Тем не менее, через неделю английский посланник докладывал, что здоровье короля гораздо лучше. Улучшение продолжалось недолго, ибо не прошло и месяца, как он снова заболел, и «с тех пор у него каждый день приступы, — писал Станоп 14 ноября 1696 г., — и в промежутках он не полностью здоров». Торжества, которые планировались по случаю его выздоровления, пришлось отложить.
«Гранды и иностранные послы были допущены в королевскую спальню в день его рождения, причём его величество оставался в постели. Церемония проходила тихо, мы не произносили ни слова… его иногда заставляют подниматься с постели, во многом против его воли и сверх его сил, чтобы лучше скрыть его болезнь от широкой публики. Он не только крайне слаб телом, но и на душе у него тяжкий груз меланхолии и тревоги, во многом приписываемый постоянным назойливым попыткам королевы заставить его изменить своё завещание».
И всё же к следующему апрелю объявили, что он убил на охоте семь волков. В октябре 1697 г. он и королева побывали у гробницы Св. Диего в Алкале (его мощи использовались, как раньше в случае с Доном Карлосом, чтобы помочь королю выздороветь), чтобы вознести благодарность за спасение короля от смерти.
Колебания в здоровье короля неизбежно вызывали глубочайший интерес при дворах Европы, особенно в тех, у кого были личные надежды на наследование испанского престола. Тогда как король буквально ковылял от одной церемонии до другой, разнёсся слух, что нездоровье короля, и особенно его импотенция, возможно, были вызваны сверхъестественными силами, другими словами, что в него вселился дьявол.
Ещё в начале декабря 1688 г. французский посол Ребенек докладывал Людовику XIV, что «доминиканский монах, друг королевского исповедника, имел откровение, что король и королева околдованы. Я также добавляю, сир, что король Испании давно вбил себе в голову, что он околдован». Действительно, теологи давно уже признали, что импотенция сама по себе может быть знаком бесовского вселения. Карл сам поднял этот вопрос в разговоре с главным инквизитором Вальядаресом в 1696 г.; но совет инквизиции тогда решил не проводить дальнейшего расследования этого дела. Однако в январе 1698 г. вопрос снова был поставлен при новом главном инквизиторе, строгом аскете Хуане Томасе де Рокаберти.

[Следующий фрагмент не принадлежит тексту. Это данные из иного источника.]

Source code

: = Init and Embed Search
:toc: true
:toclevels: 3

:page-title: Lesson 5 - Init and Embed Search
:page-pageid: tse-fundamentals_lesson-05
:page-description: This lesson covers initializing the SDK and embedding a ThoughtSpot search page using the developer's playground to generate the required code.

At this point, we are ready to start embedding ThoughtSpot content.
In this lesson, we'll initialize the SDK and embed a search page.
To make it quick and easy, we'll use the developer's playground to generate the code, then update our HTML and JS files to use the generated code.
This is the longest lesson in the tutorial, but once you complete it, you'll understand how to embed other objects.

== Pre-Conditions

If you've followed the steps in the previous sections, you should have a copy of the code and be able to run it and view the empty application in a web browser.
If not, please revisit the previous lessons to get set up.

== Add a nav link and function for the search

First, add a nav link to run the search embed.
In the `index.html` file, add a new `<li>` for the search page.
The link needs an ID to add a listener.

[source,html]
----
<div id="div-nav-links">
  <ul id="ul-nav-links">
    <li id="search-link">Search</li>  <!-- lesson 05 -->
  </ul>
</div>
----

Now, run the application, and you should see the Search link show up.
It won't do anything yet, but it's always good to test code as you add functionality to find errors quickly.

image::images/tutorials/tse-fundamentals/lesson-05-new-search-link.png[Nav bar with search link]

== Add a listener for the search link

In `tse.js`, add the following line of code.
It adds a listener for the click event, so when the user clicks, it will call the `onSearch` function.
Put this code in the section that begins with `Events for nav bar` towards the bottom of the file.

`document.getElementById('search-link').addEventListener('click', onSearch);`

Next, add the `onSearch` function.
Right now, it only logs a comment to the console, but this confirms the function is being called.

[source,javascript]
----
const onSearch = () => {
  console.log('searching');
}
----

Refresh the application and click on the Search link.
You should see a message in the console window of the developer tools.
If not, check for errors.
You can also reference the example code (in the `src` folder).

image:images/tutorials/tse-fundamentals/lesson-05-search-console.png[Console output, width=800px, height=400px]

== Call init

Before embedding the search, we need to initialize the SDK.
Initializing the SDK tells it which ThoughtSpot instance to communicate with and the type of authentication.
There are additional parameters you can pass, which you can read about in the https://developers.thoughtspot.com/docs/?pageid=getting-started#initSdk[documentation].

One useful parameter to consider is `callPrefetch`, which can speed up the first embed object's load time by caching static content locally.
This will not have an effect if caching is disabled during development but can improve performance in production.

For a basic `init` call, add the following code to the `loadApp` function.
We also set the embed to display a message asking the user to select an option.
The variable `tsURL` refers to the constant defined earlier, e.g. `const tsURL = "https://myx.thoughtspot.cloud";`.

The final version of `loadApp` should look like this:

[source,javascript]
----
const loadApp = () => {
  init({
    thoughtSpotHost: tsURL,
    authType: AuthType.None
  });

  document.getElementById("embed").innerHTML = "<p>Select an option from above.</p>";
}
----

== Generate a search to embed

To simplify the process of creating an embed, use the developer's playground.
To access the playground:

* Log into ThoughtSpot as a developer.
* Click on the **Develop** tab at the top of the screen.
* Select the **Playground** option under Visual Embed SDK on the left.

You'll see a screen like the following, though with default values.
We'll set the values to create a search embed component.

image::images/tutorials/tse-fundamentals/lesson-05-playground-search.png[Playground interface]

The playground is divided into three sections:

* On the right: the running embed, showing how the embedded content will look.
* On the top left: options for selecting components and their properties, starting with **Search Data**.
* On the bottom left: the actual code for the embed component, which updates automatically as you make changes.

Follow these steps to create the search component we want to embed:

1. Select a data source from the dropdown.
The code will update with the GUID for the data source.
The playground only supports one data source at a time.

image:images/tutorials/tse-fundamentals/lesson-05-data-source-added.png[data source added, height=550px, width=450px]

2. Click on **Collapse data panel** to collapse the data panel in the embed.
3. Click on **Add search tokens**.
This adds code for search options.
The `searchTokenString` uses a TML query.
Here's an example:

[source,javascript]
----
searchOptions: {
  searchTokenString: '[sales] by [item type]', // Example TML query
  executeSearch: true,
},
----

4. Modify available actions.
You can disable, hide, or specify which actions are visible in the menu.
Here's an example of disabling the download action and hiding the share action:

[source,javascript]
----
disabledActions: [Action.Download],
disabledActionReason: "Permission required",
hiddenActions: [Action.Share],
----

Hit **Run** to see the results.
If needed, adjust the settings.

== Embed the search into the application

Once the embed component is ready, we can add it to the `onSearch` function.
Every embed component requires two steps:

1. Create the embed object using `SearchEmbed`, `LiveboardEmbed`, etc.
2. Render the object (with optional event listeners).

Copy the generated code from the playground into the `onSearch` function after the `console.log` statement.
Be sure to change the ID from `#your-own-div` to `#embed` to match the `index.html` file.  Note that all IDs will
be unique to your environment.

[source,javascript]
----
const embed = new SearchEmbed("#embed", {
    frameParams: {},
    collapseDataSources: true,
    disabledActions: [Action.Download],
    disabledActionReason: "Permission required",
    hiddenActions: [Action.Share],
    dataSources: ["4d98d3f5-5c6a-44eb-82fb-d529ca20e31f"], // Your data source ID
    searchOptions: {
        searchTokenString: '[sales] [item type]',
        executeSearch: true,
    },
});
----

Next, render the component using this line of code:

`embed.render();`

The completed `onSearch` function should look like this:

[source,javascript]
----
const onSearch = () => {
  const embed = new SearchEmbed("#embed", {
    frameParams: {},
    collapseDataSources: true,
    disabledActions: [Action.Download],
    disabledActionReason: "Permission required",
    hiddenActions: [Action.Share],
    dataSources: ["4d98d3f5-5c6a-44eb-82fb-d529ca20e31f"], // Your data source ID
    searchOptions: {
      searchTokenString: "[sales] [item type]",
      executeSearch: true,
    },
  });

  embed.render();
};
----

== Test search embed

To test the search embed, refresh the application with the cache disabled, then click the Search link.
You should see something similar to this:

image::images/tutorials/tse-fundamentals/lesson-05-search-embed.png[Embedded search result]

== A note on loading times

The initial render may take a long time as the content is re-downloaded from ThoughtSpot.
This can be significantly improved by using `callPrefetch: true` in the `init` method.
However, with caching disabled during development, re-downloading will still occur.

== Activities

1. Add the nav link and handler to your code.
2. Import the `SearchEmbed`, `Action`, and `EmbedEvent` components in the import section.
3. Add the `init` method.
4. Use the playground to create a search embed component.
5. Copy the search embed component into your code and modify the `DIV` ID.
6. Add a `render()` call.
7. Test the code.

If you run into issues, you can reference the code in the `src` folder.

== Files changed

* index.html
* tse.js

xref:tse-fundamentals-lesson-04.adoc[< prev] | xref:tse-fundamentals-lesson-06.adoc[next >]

Теперь в дело вмешалась высокая политика. Многим не нравилось сильное влияние королевы и её проавстрийская политика, а те, кто смотрел в сторону Франции, а не Австрии, имели на своей стороне талантливого оратора кардинала Портокарреро, энергичного и честолюбивого священнослужителя, очень честного, если и не слишком учёного; его библиотеку называли «одной из трёх девственниц Мадрида», а две другие были королева и шпага герцога Медины Сидонии, по слухам труса. Портокарреро очень строго критиковал королеву и очень стремился подорвать её влияние. Думали, что одним из путей к этому была смена королевского духовника, отца Педро Манильи, человека, которому король очень доверял, но которого все считали креатурой королевы. «Эта армия вредителей, или скорее стая дьяволов», — так невежливо отзывался о свите королевы дон Себастьян де Корес.